Re: [dpdk-dev] questions about new offload ethdev api

DPDK patches and discussions
 help / color / mirror / Atom feed

From: Olivier Matz <olivier.matz@6wind.com>
To: Andrew Rybchenko <arybchenko@solarflare.com>
Cc: Ferruh Yigit <ferruh.yigit@intel.com>,
	Shahaf Shuler <shahafs@mellanox.com>,
	"dev@dpdk.org" <dev@dpdk.org>,
	"Ananyev, Konstantin" <konstantin.ananyev@intel.com>,
	Thomas Monjalon <thomas@monjalon.net>,
	Bruce Richardson <bruce.richardson@intel.com>,
	Matan Azrad <matan@mellanox.com>,
	Jerin Jacob Kollanukkaran <jerinj@marvell.com>
Subject: Re: [dpdk-dev] questions about new offload ethdev api
Date: Fri, 27 Dec 2019 14:54:28 +0100	[thread overview]
Message-ID: <20191227135428.GP22738@platinum> (raw)
In-Reply-To: <b5263021-18f4-7e25-56f9-23b4e5ca3467@solarflare.com>

Hi,

Few comments below.

On Mon, Dec 16, 2019 at 11:39:05AM +0300, Andrew Rybchenko wrote:
> On 12/10/19 9:07 PM, Ferruh Yigit wrote:
> > On 1/23/2018 2:34 PM, Shahaf Shuler wrote:
> >> Tuesday, January 23, 2018 3:53 PM, Olivier Matz:
> > 
> > <...>
> > 
> >>>
> >>> 2/ meaning of rxmode.jumbo_frame, rxmode.enable_scatter, 
> >>> rxmode.max_rx_pkt_len
> >>>
> >>> While it's not related to the new API, it is probably a good opportunity
> >>> to clarify the meaning of these flags.
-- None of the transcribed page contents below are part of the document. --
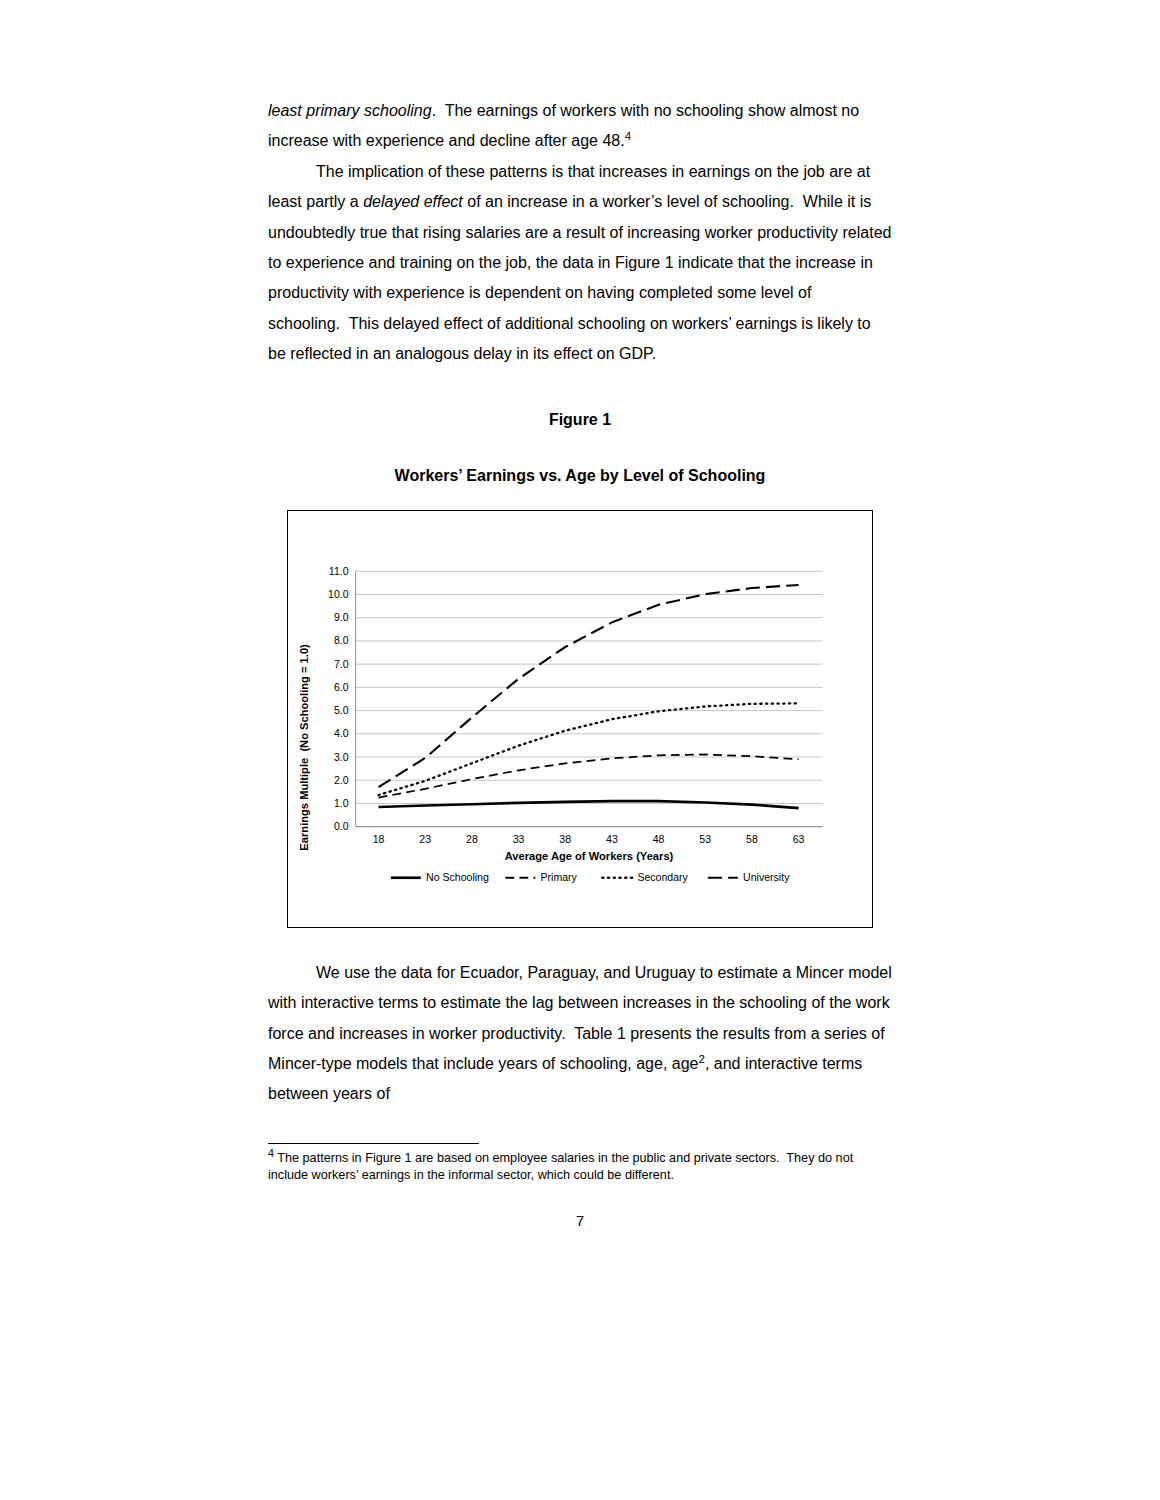least primary schooling. The earnings of workers with no schooling show almost no increase with experience and decline after age 48.4
The implication of these patterns is that increases in earnings on the job are at least partly a delayed effect of an increase in a worker’s level of schooling. While it is undoubtedly true that rising salaries are a result of increasing worker productivity related to experience and training on the job, the data in Figure 1 indicate that the increase in productivity with experience is dependent on having completed some level of schooling. This delayed effect of additional schooling on workers’ earnings is likely to be reflected in an analogous delay in its effect on GDP.
Figure 1
Workers’ Earnings vs. Age by Level of Schooling
Earnings Multiple (No Schooling = 1.0) 11.0 10.0 9.0 8.0 7.0 6.0 5.0 4.0 3.0 2.0 1.0 0.0 18 23 28 33 38 43 48 53 58 63 Average Age of Workers (Years) No Schooling Primary Secondary University
We use the data for Ecuador, Paraguay, and Uruguay to estimate a Mincer model with interactive terms to estimate the lag between increases in the schooling of the work force and increases in worker productivity. Table 1 presents the results from a series of Mincer-type models that include years of schooling, age, age2, and interactive terms between years of
4 The patterns in Figure 1 are based on employee salaries in the public and private sectors. They do not include workers’ earnings in the informal sector, which could be different.
7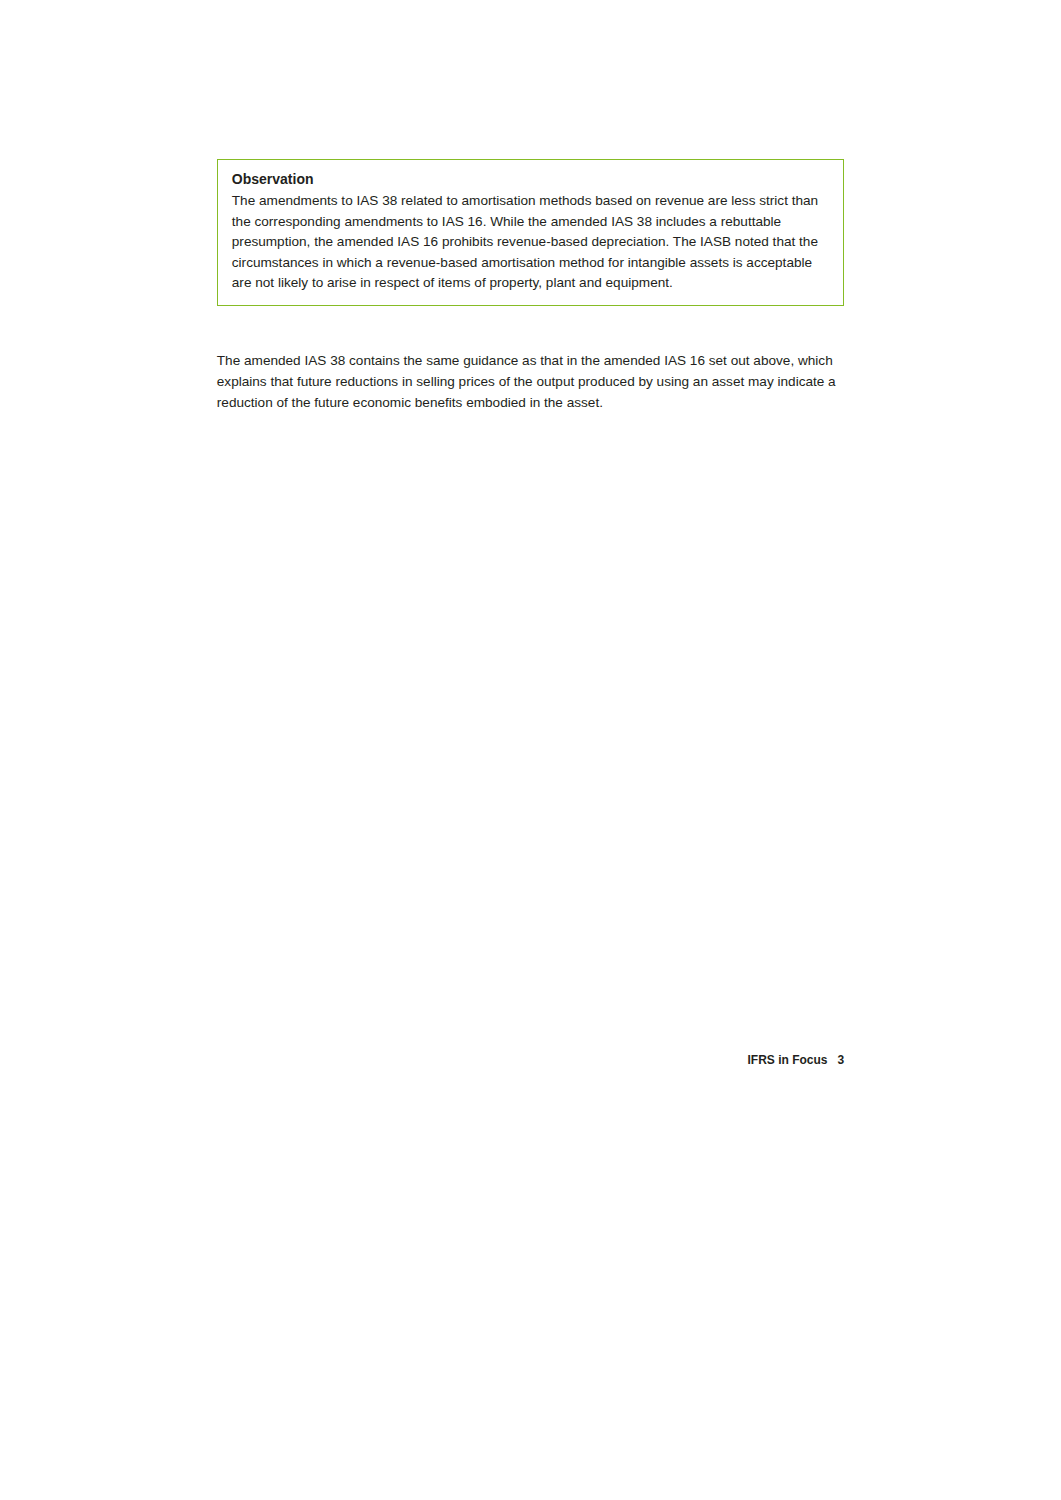Observation
The amendments to IAS 38 related to amortisation methods based on revenue are less strict than the corresponding amendments to IAS 16. While the amended IAS 38 includes a rebuttable presumption, the amended IAS 16 prohibits revenue-based depreciation. The IASB noted that the circumstances in which a revenue-based amortisation method for intangible assets is acceptable are not likely to arise in respect of items of property, plant and equipment.
The amended IAS 38 contains the same guidance as that in the amended IAS 16 set out above, which explains that future reductions in selling prices of the output produced by using an asset may indicate a reduction of the future economic benefits embodied in the asset.
IFRS in Focus3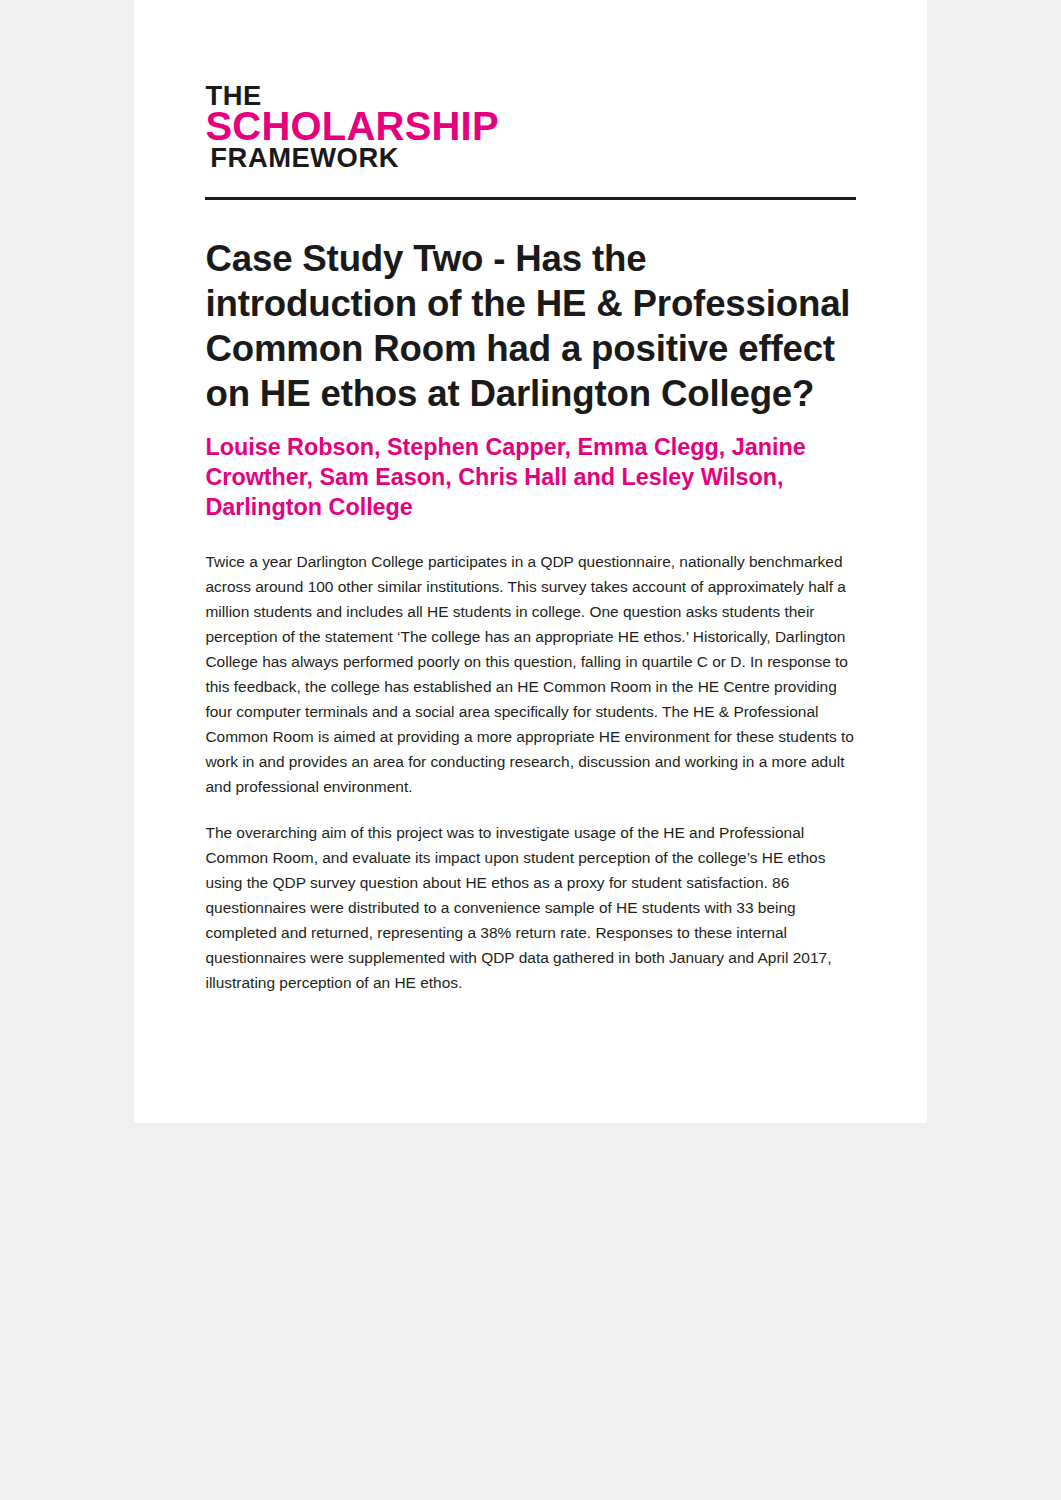THE SCHOLARSHIP FRAMEWORK
Case Study Two - Has the introduction of the HE & Professional Common Room had a positive effect on HE ethos at Darlington College?
Louise Robson, Stephen Capper, Emma Clegg, Janine Crowther, Sam Eason, Chris Hall and Lesley Wilson, Darlington College
Twice a year Darlington College participates in a QDP questionnaire, nationally benchmarked across around 100 other similar institutions. This survey takes account of approximately half a million students and includes all HE students in college. One question asks students their perception of the statement ‘The college has an appropriate HE ethos.’ Historically, Darlington College has always performed poorly on this question, falling in quartile C or D. In response to this feedback, the college has established an HE Common Room in the HE Centre providing four computer terminals and a social area specifically for students. The HE & Professional Common Room is aimed at providing a more appropriate HE environment for these students to work in and provides an area for conducting research, discussion and working in a more adult and professional environment.
The overarching aim of this project was to investigate usage of the HE and Professional Common Room, and evaluate its impact upon student perception of the college’s HE ethos using the QDP survey question about HE ethos as a proxy for student satisfaction. 86 questionnaires were distributed to a convenience sample of HE students with 33 being completed and returned, representing a 38% return rate. Responses to these internal questionnaires were supplemented with QDP data gathered in both January and April 2017, illustrating perception of an HE ethos.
I'm not able to find a good
> >>> documentation about them.
> >>>
> >>> Here is my understanding, the configuration only depends on: - the maximum
> >>> rx frame length - the amount of data available in a mbuf (minus headroom)
> >>>
> >>> Flags to set in rxmode (example): 
> >>> +---------------+----------------+----------------+-----------------+ |
> >>> |mbuf_data_len=1K|mbuf_data_len=2K|mbuf_data_len=16K| 
> >>> +---------------+----------------+----------------+-----------------+ 
> >>> |max_rx_len=1500|enable_scatter  |                |                 | 
> >>> +---------------+----------------+----------------+-----------------+ 
> >>> |max_rx_len=9000|enable_scatter, |enable_scatter, |jumbo_frame      | |
> >>> |jumbo_frame     |jumbo_frame     |                 | 
> >>> +---------------+----------------+----------------+-----------------+

Due to successive quotes, the table was not readable in my mail client,
here it is again (narrower):

+------------+---------------+---------------+---------------+
|            |mbuf_data_len= |mbuf_data_len= |mbuf_data_len= |
|            |1K             |2K             |16K            |
+------------+---------------+---------------+---------------+
|max_rx_len= |enable_scatter |               |               |
|1500        |               |               |               |
+------------+---------------+---------------+---------------+
|max_rx_len= |enable_scatter,|enable_scatter,|jumbo_frame    |
|9000        |jumbo_frame    |jumbo_frame    |               |
+------------+---------------+---------------+---------------+

> >>> If this table is correct, the flag jumbo_frame would be equivalent to check
> >>> if max_rx_pkt_len is above a threshold.
> >>>
> >>> And enable_scatter could be deduced from the mbuf size of the given rxq 
> >>> (which is a bit harder but maybe doable).
> >>
> >> I glad you raised this subject. We had a lot of discussion on it internally
> >> in Mellanox.
> >>
> >> I fully agree. All application needs is to specify the maximum packet size it
> >> wants to receive.
> >>
> >> I think also the lack of documentation is causing PMDs to use those flags
> >> wrongly. For example - some PMDs set the jumbo_frame flag internally without
> >> it being set by the application.
> >>
> >> I would like to add one more item : MTU. What is the relation (if any)
> >> between setting MTU and the max_rx_len ? I know MTU stands for Max Transmit
> >> Unit, however at least in Linux it is the same for the Send and the receive.
> >>
> >>
> > 
> > (Resurrecting the thread after two years, I will reply again with latest
> > understanding.)
> > 
> > Thanks Olivier for above summary and table, and unfortunately usage still not
> > consistent between PMDs. According my understanding:
> > 
> > 'max_rx_pkt_len' is user configuration value, to limit the size packet that is
> > shared with host, but this doesn't limit the size of packet that NIC receives.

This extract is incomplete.